Task to complete
In the records below, change every "document elements" to "layout elements" and keep everything else the same. Leave the pictures out of your answer.

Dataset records
★ ★ ★

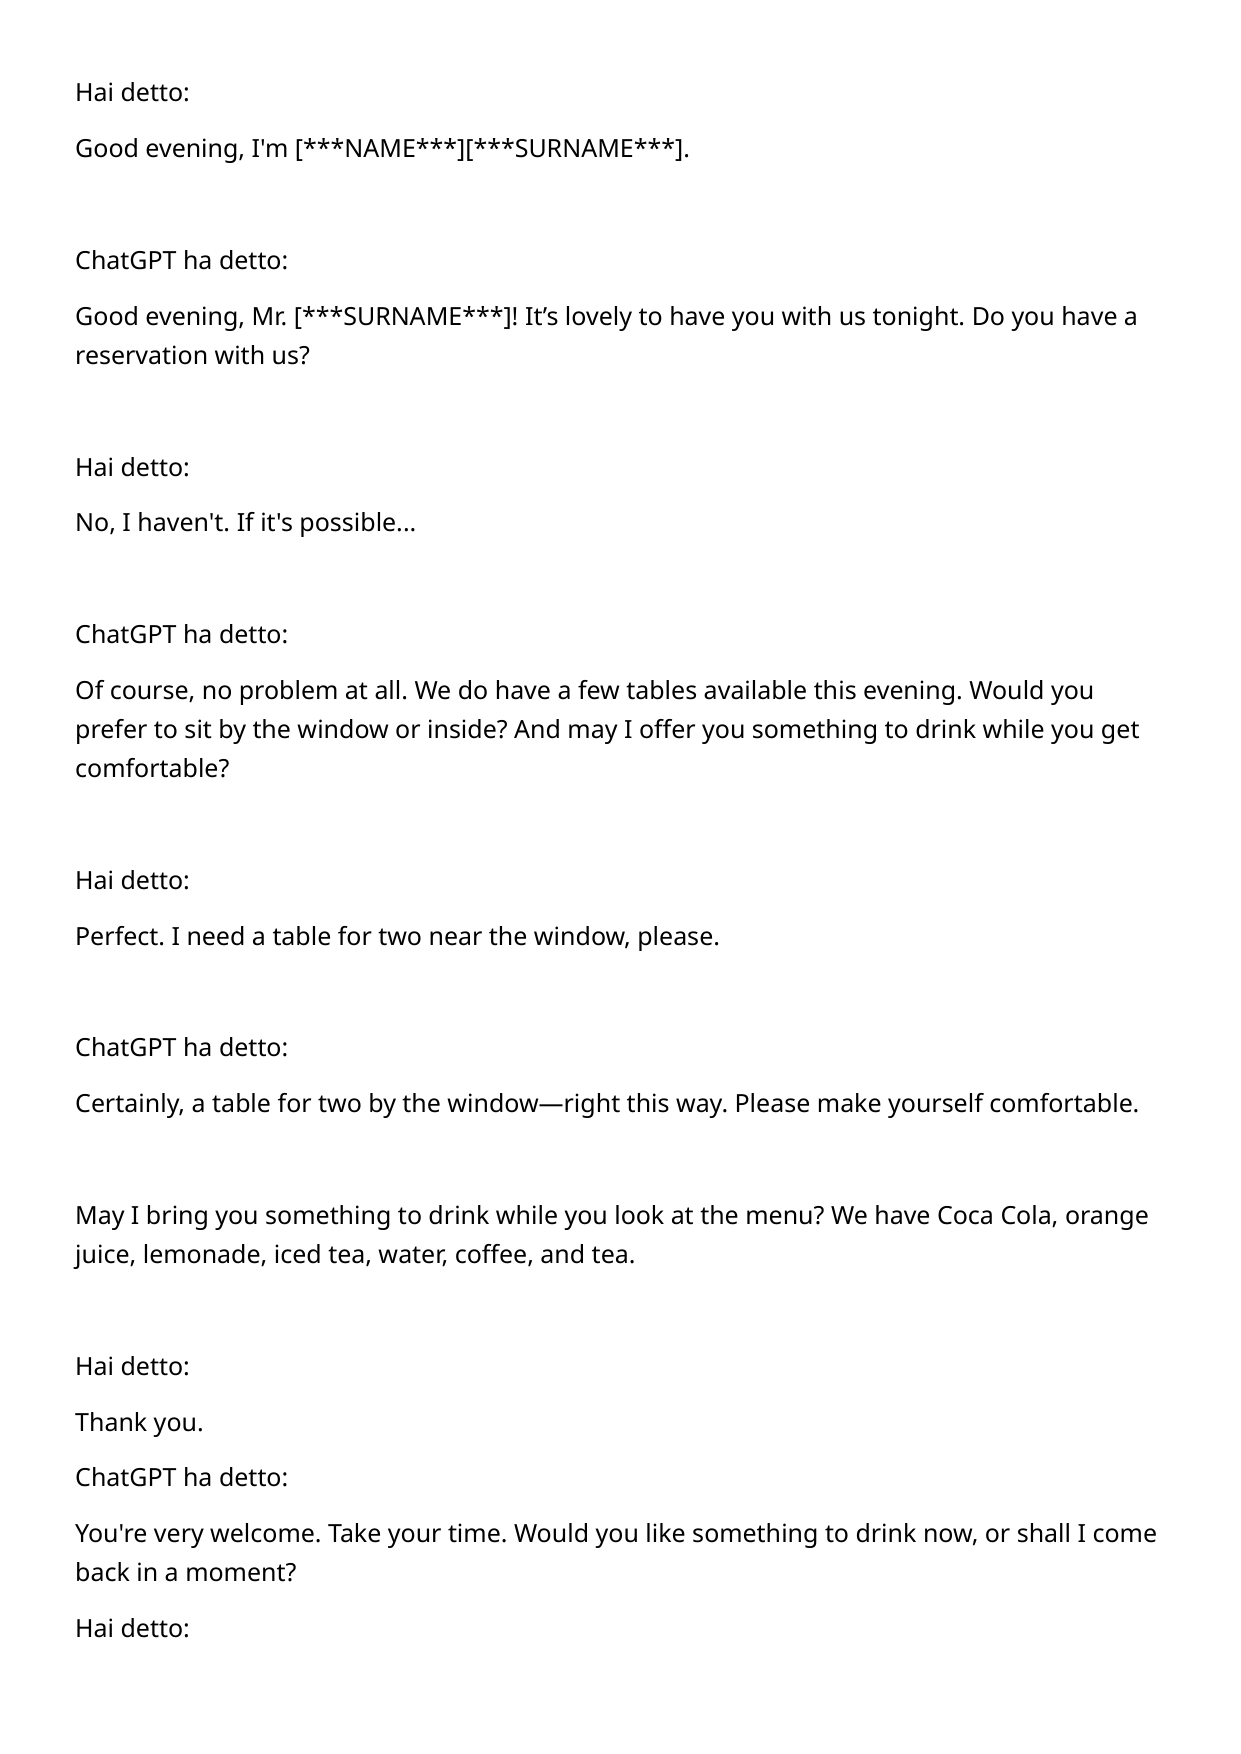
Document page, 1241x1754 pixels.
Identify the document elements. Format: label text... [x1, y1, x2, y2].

text ChatGPT ha detto: [75, 242, 1165, 277]
text Hai detto: [75, 75, 1165, 109]
text No, I haven't. If it's possible... [75, 505, 1165, 539]
text Hai detto: [75, 1348, 1165, 1382]
text Good evening, I'm [***NAME***][***SURNAME***]. [75, 131, 1165, 165]
text Perfect. I need a table for two near the window, please. [75, 918, 1165, 952]
text Hai detto: [75, 449, 1165, 483]
text Certainly, a table for two by the window—right this way. Please make yourself comfortable. [75, 1086, 1165, 1120]
text ChatGPT ha detto: [75, 1030, 1165, 1064]
text ChatGPT ha detto: [75, 617, 1165, 651]
text Hai detto: [75, 862, 1165, 897]
text You're very welcome. Take your time. Would you like something to drink now, or shall I come back in a moment? [75, 1516, 1165, 1589]
text May I bring you something to drink while you look at the menu? We have Coca Cola, orange juice, lemonade, iced tea, water, coffee, and tea. [75, 1197, 1165, 1271]
text Thank you. [75, 1404, 1165, 1438]
text Hai detto: [75, 1611, 1165, 1645]
text Of course, no problem at all. We do have a few tables available this evening. Would you prefer to sit by the window or inside? And may I offer you something to drink while you get comfortable? [75, 672, 1165, 785]
text ChatGPT ha detto: [75, 1460, 1165, 1494]
text Good evening, Mr. [***SURNAME***]! It’s lovely to have you with us tonight. Do you have a reservation with us? [75, 298, 1165, 372]
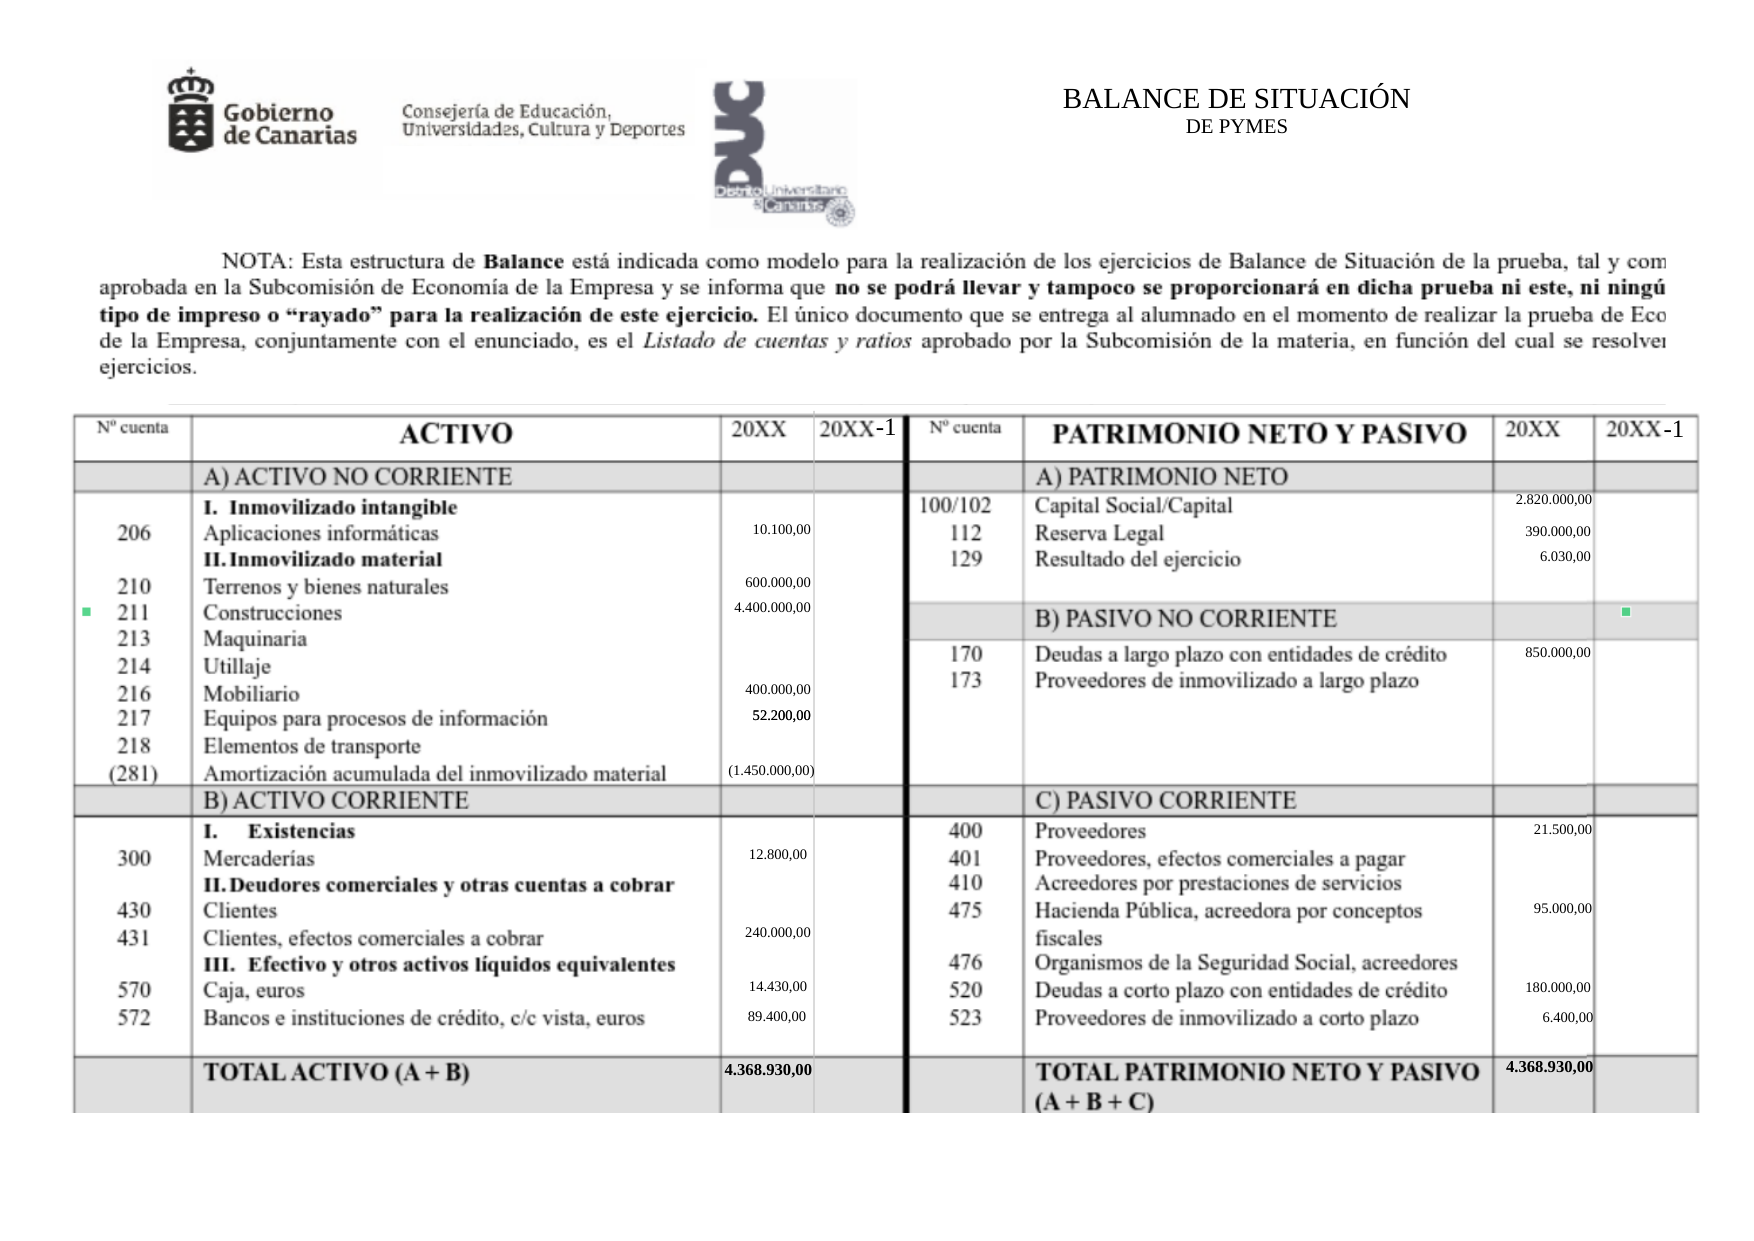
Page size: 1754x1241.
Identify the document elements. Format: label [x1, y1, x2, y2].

picture [66, 59, 1703, 1147]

★ ★ ★

Answer to the problem
Document page, 1241x1754 pixels.
Identify the layout elements. Format: label text... [x1, y1, x2, y2].

text ChatGPT ha detto: [75, 242, 1165, 277]
text Hai detto: [75, 75, 1165, 109]
text No, I haven't. If it's possible... [75, 505, 1165, 539]
text Hai detto: [75, 1348, 1165, 1382]
text Good evening, I'm [***NAME***][***SURNAME***]. [75, 131, 1165, 165]
text Perfect. I need a table for two near the window, please. [75, 918, 1165, 952]
text Hai detto: [75, 449, 1165, 483]
text Certainly, a table for two by the window—right this way. Please make yourself comfortable. [75, 1086, 1165, 1120]
text ChatGPT ha detto: [75, 1030, 1165, 1064]
text ChatGPT ha detto: [75, 617, 1165, 651]
text Hai detto: [75, 862, 1165, 897]
text You're very welcome. Take your time. Would you like something to drink now, or shall I come back in a moment? [75, 1516, 1165, 1589]
text May I bring you something to drink while you look at the menu? We have Coca Cola, orange juice, lemonade, iced tea, water, coffee, and tea. [75, 1197, 1165, 1271]
text Thank you. [75, 1404, 1165, 1438]
text Hai detto: [75, 1611, 1165, 1645]
text Of course, no problem at all. We do have a few tables available this evening. Would you prefer to sit by the window or inside? And may I offer you something to drink while you get comfortable? [75, 672, 1165, 785]
text ChatGPT ha detto: [75, 1460, 1165, 1494]
text Good evening, Mr. [***SURNAME***]! It’s lovely to have you with us tonight. Do you have a reservation with us? [75, 298, 1165, 372]
Page size: 1754x1241.
Identify the layout elements. Format: label [x1, y1, x2, y2].

picture [66, 59, 1703, 1147]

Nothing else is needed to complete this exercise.